Hunting season is paramount in Wyoming, and the season is the bread and butter for businesses like 307 Outfitters. But even here, LaFevers says there’s a high demand curtailed by capacity.
“In our unit, we have a limited number of licenses. But there is a lot more interest in those licenses,” he said.
Cody Shuttle has a similar problem, but it is a good one for a tour business to have. Heggie said the only limits on the company’s October business are the ones he sets himself.
“As soon as we open our door and the park opens, we’re full,” he said. “We could book as many people as we have room for, and we have. The only question we have in October is whether we want to get bigger and take more.”
The idea of more people perpetually moving through Yellowstone and the gateway communities from April through October sounds like a nightmare for many people who moved to the Yellowstone region specifically to avoid crowds. The park’s shoulder seasons have always been seen as the time when locals can enjoy the atmosphere without the crowds.
The good news is everyone who sees the enormous potential of the October shoulder season also sees the factors that will keep the potential contained.
For one thing, nobody expects the shoulder season of October to extend through the whole month.
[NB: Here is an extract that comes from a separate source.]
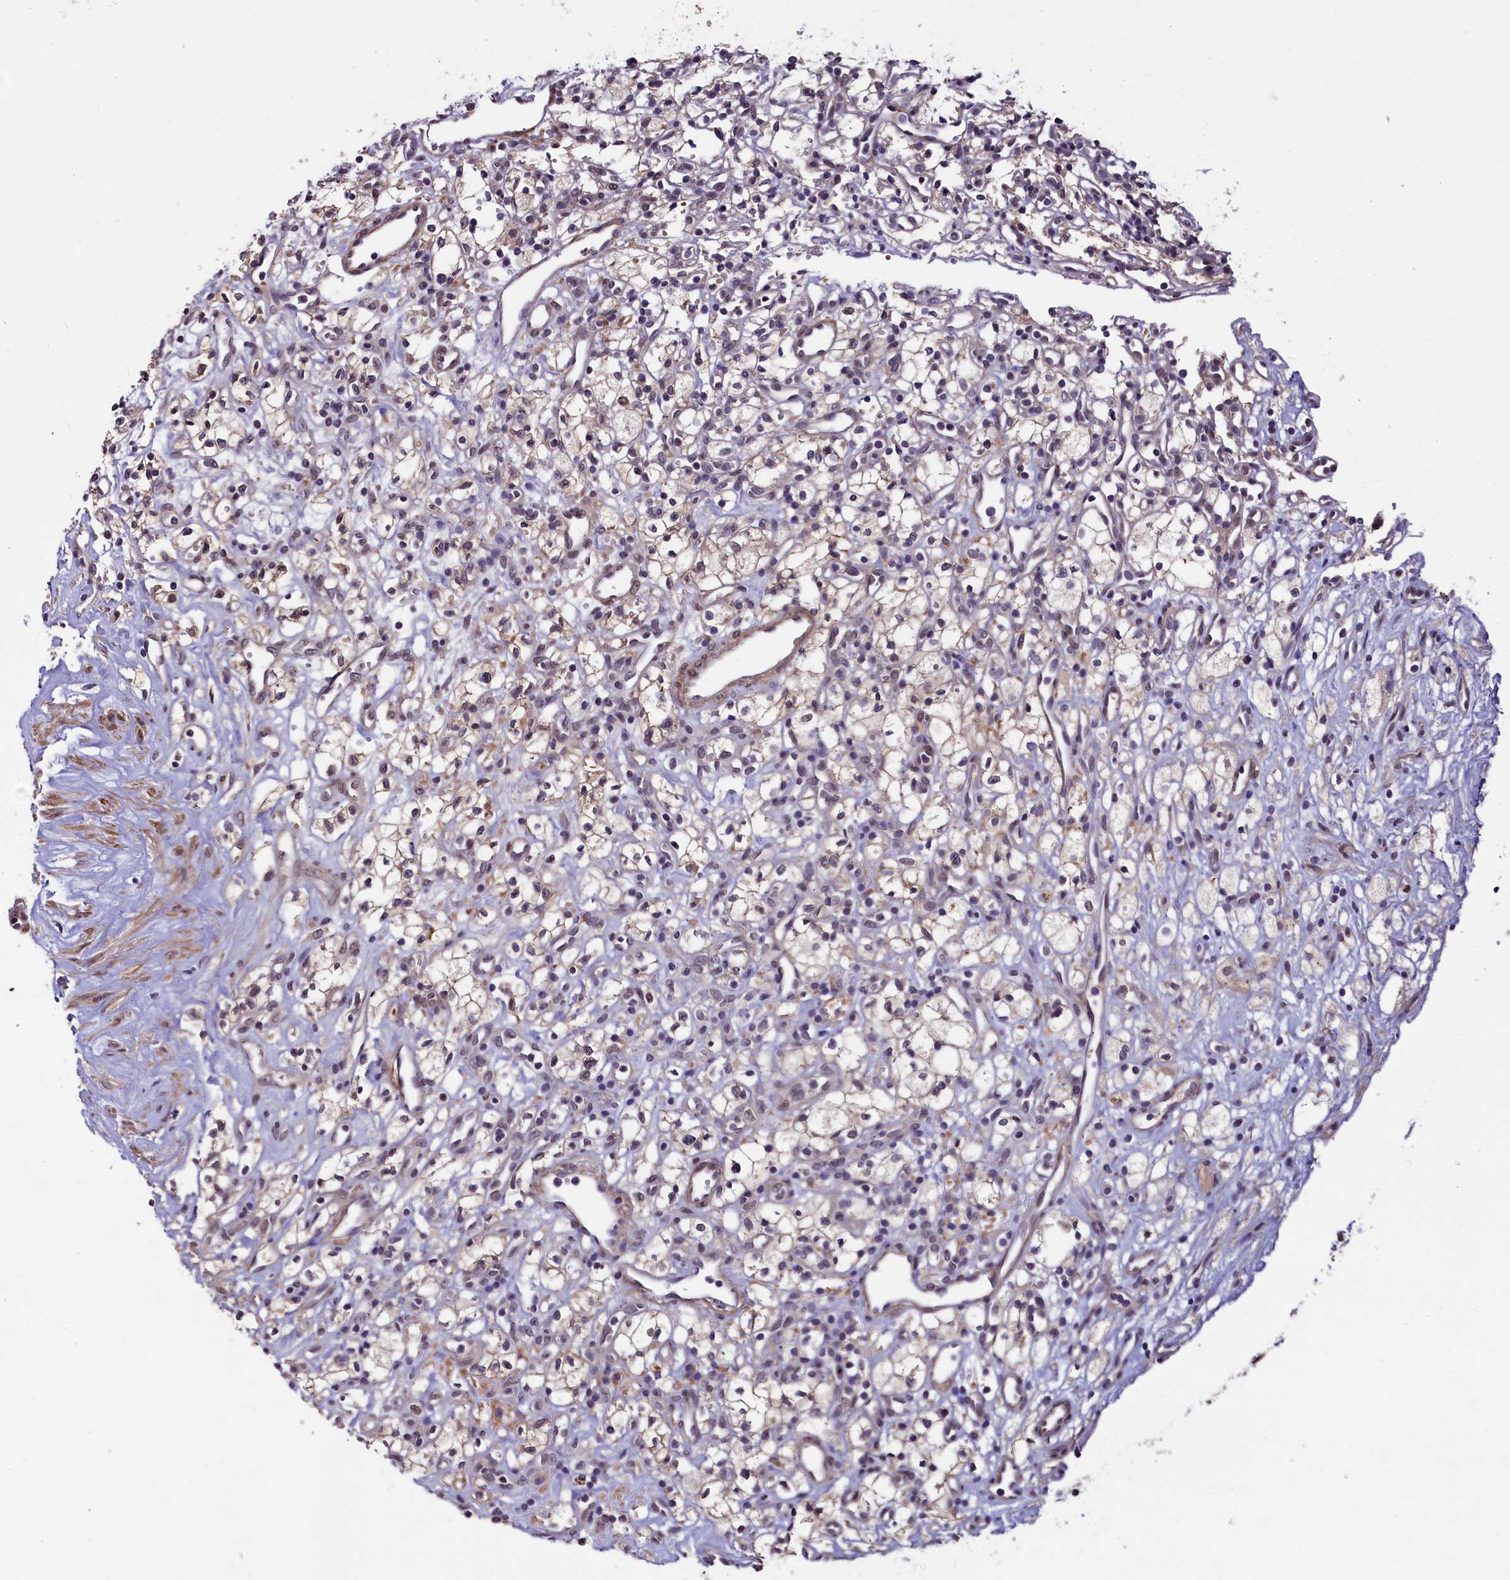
{"staining": {"intensity": "weak", "quantity": "<25%", "location": "cytoplasmic/membranous"}, "tissue": "renal cancer", "cell_type": "Tumor cells", "image_type": "cancer", "snomed": [{"axis": "morphology", "description": "Adenocarcinoma, NOS"}, {"axis": "topography", "description": "Kidney"}], "caption": "This image is of renal adenocarcinoma stained with IHC to label a protein in brown with the nuclei are counter-stained blue. There is no positivity in tumor cells.", "gene": "SLC39A6", "patient": {"sex": "male", "age": 59}}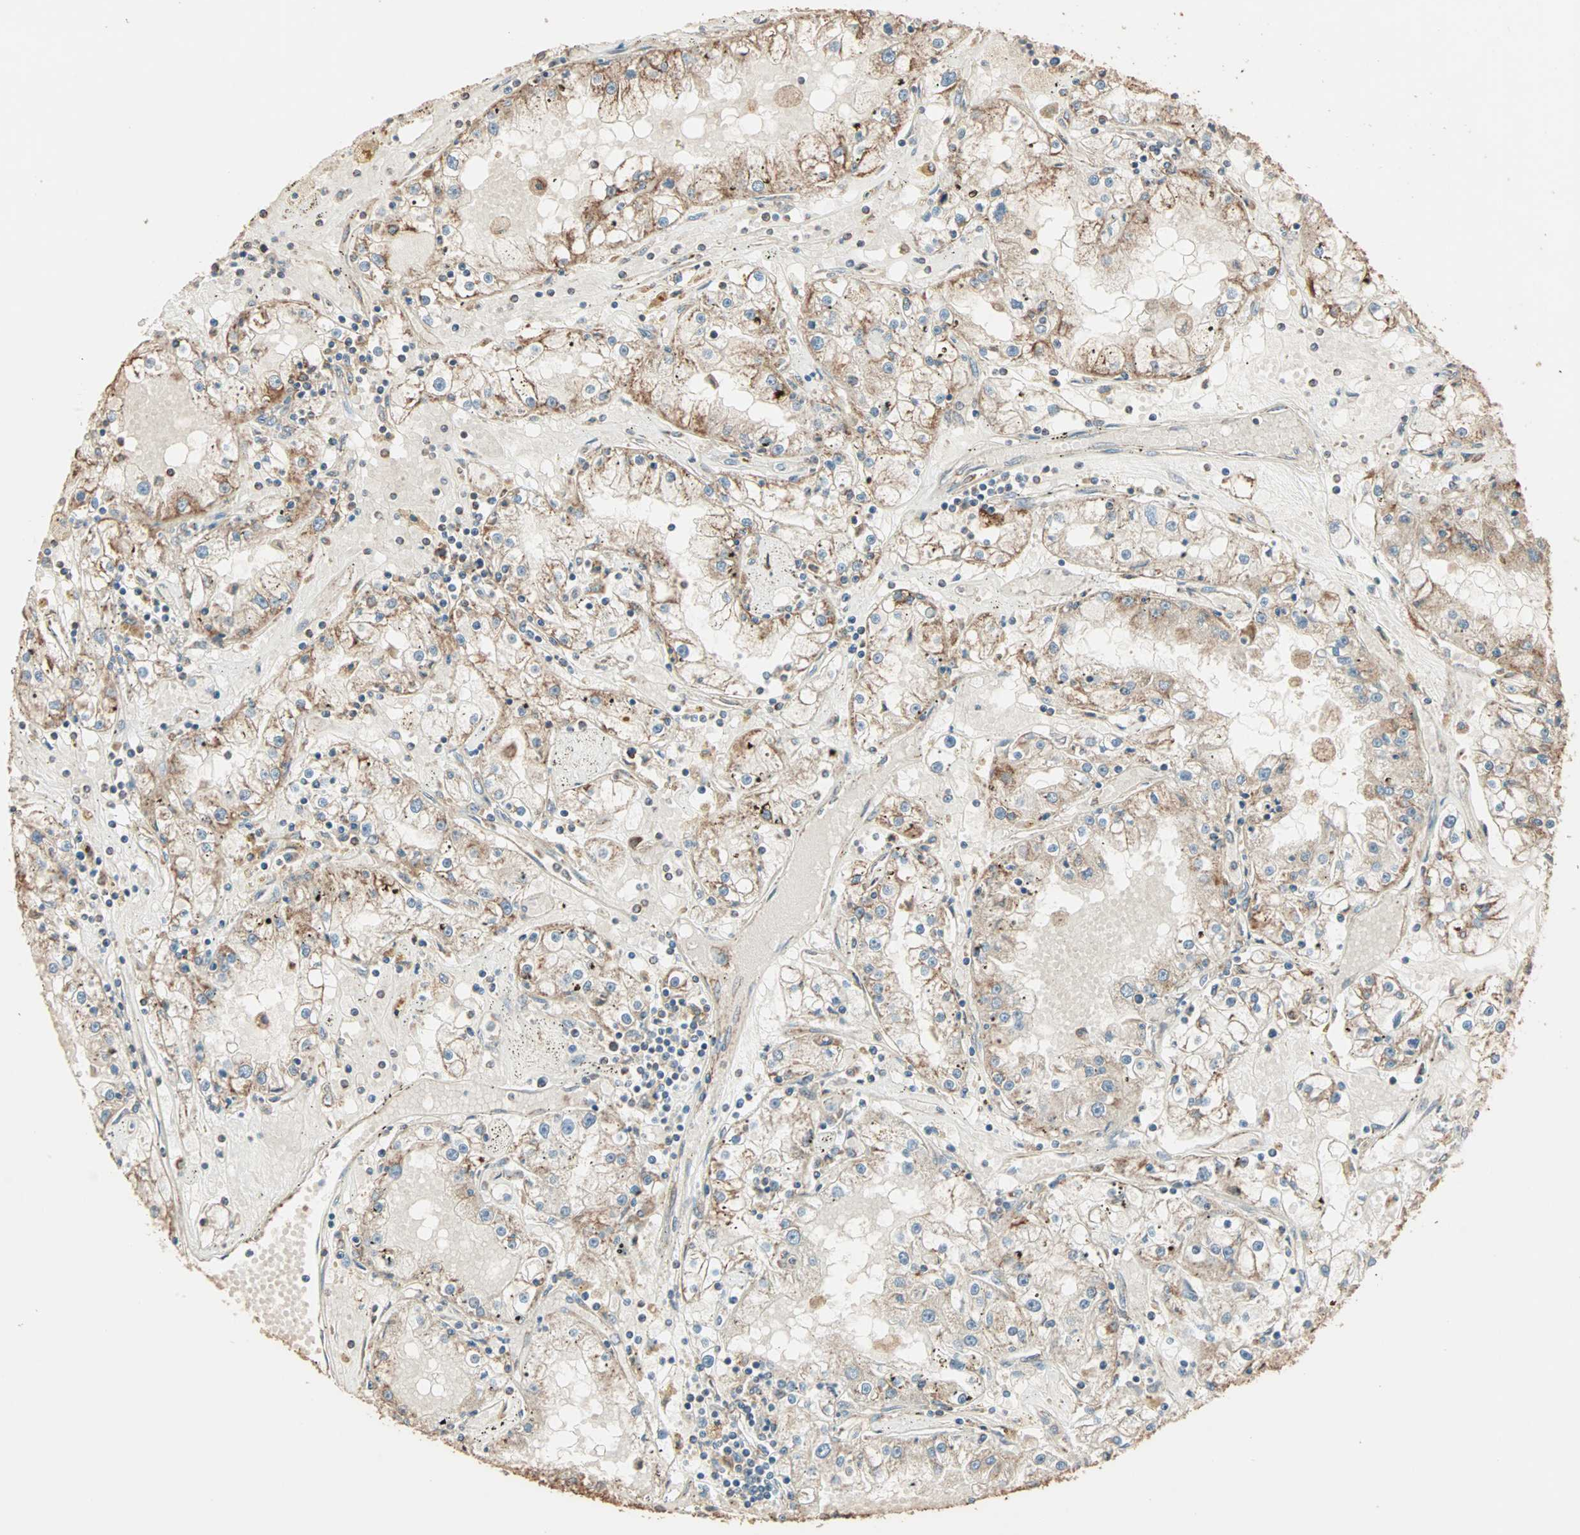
{"staining": {"intensity": "moderate", "quantity": "25%-75%", "location": "cytoplasmic/membranous"}, "tissue": "renal cancer", "cell_type": "Tumor cells", "image_type": "cancer", "snomed": [{"axis": "morphology", "description": "Adenocarcinoma, NOS"}, {"axis": "topography", "description": "Kidney"}], "caption": "Immunohistochemistry (IHC) (DAB (3,3'-diaminobenzidine)) staining of human renal adenocarcinoma shows moderate cytoplasmic/membranous protein positivity in about 25%-75% of tumor cells.", "gene": "EIF4G2", "patient": {"sex": "male", "age": 56}}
While Cody hotels still see high occupancy, O’Leary says the first weeks of October account for most of the business they receive for the entire month.
“My experience is October is getting busier all the time,” he said. “But October’s not as strong as September. It stays busy throughout the middle part of October. Then, it starts tapering off. You could see the September business growing year over year. I’m not so sure that’s taking place in October.”
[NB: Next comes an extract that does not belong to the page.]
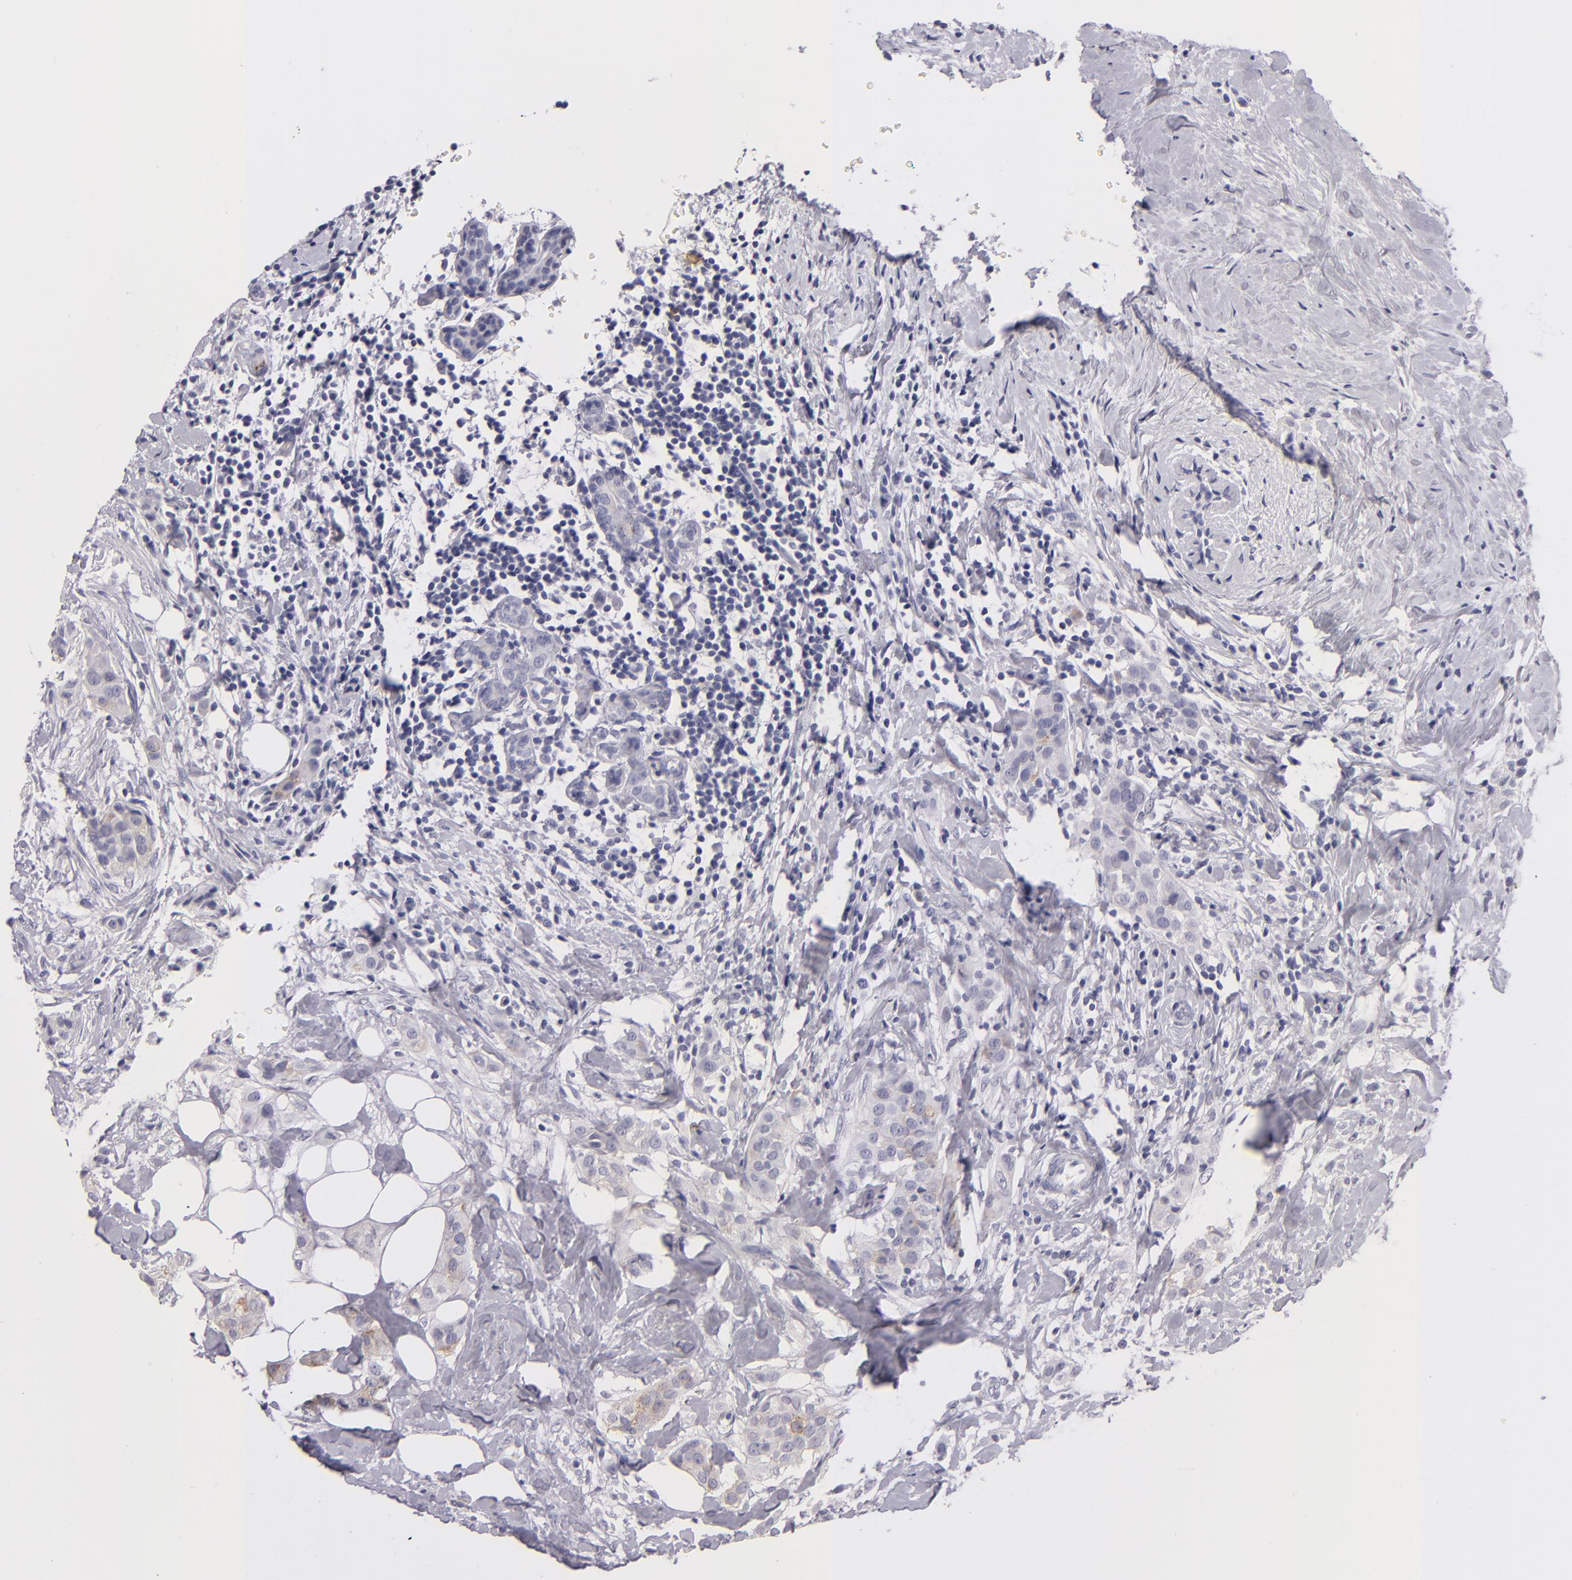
{"staining": {"intensity": "negative", "quantity": "none", "location": "none"}, "tissue": "breast cancer", "cell_type": "Tumor cells", "image_type": "cancer", "snomed": [{"axis": "morphology", "description": "Duct carcinoma"}, {"axis": "topography", "description": "Breast"}], "caption": "Human breast intraductal carcinoma stained for a protein using immunohistochemistry demonstrates no positivity in tumor cells.", "gene": "TNNC1", "patient": {"sex": "female", "age": 45}}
O’Leary finds new enjoyment in the latter half of October before the East Entrance closes but after the momentum of tourist travel starts ebbing away.
“When I’m in the park, the roads have been busier the first couple weeks of October. Then, it starts to slow down. The last couple of weeks of October are very enjoyable until they close the (East) Gate.”
Heggie has discovered that Yellowstone’s capacity is limited in October, which limits how many people visit the park. As the park’s hotels, general stores and gas stations close for winter, people look outside the park for their vacation amenities.
“Yellowstone can cube itself out in terms of park concessionaires and tour operators,” he said. “After Labor Day, some park services and facilities in the gateway towns close and their offerings are reduced. It’s less of a sure thing when you visit Yellowstone (in October) that you’ll have access to whatever services you like on your vacation.”
Even with the growing interest in October, Heggie said there is still a sanctity to the park. The number of visitors is increasing, but Yellowstone still feels empty.
“You nearly have the park to yourself sometimes. In the fall, it’s a whole lot easier to see everything,” he said.
October in Yellowstone will never be July or August. The capacity of the park and its gateway communities will always be an intractable barrier to tourism, no matter how high the demand for a robust shoulder season might go.
But in Heggie’s experience, there’s a strong future in October. The critical question is how much the park, its gateway communities and theirbusinesses want to accommodate it.
“I can say with great certainty — the season doesn’t matter,” he said. “Whether it’s the spring shoulder season, the summer peak season, or the fall shoulder season, pick a number of people you want to service on a given day, and you will fill that up. It’s not an endless demand, but it’s near endless. And that very much includes October.”